In Killzone Mercenary you control Danner, while the events of the game take place somewhere between the original PS2 Killzone and PlayStation 3′s Killzone 2. The game has an over-arching points system, which encompasses the entirety of the single-player campaign as well as the multiplayer. Points are accrued for everything from standard kills, headshots, scavenging ammo, shooting out security cameras and taking out enemies silently with melee knife kills. The points system lends even short play sessions a feel of progression, as points can be utilized to purchase new weapons, armor, and more.
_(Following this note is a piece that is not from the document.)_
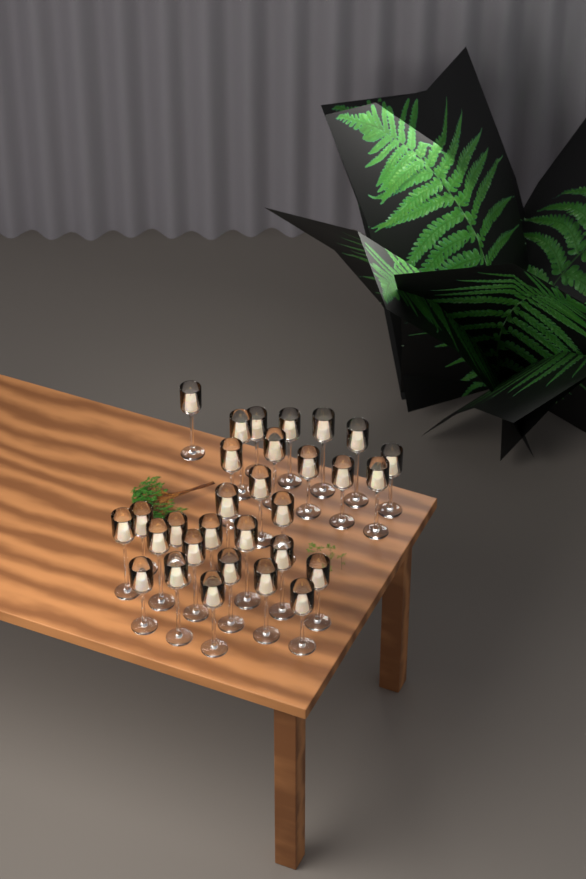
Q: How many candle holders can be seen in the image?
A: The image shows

There’s plenty of stuff to purchase – 12 primary weapons, 12 secondary weapons, six armor types, and 5 explosive weapons – all with different stats and uses. Depending on your play style, you could find dozens of interesting loadouts to play around with, and unlocking every piece of gear will add some longevity to the proceedings.
Adding even more longevity is the stellar multiplayer suite. While the modes feel pared down a bit from its console brethren, Killzone Mercenary’s MP features six maps, three modes and up to 8 players. The matches I played (with the post-release patch, which is HUGE at over 1 GB) were very stable, chaotic, and most importantly, very fun. A new Valor system is incorporated into the multiplayer, where slayed opponents drop cards, which you can collect to flesh out entire decks. The cards raise or lower in ranking depending on how well a player is performing, so if you manage to drop a top-ranking player online, you’ll accrue the most points.
Killzone Mercenary‘s campaign is thoroughly entertaining and engaging, with plenty of great set-pieces, beautiful environments and interesting level design. Some sections even have multiple routes, such as one notable sequence where I could either barge through the main doors of a compound Rambo-style or crash through a glass ceiling, a la Mission Impossible. This game is the first in the series that gives you the opportunity to fight for both sides of the conflict, which sheds some new light on the ever-present conflict between the ISA and the Helghast. Regardless of who you’re fighting against, enemies are varied and just as relentless as ever, and even on the Normal difficulty setting they will hunt you down and flank you without mercy.
Overall, I came away very impressed with Guerilla Cambridge’s work on Killzone Mercenary. They’ve done an admirable job of preserving everything that makes the series fun and addictive, while setting a new graphical standard for handheld FPS games. Even the multiplayer is great pick-up-and-play mayhem, and the smartly incorporated money and upgrade systems will keep players wrapped up in the game for quite a while. Just like Uncharted: Golden Abyss before it, Killzone Mercenary is not only a competent handheld entry in its franchise, but a must-play for fans of the series and genre.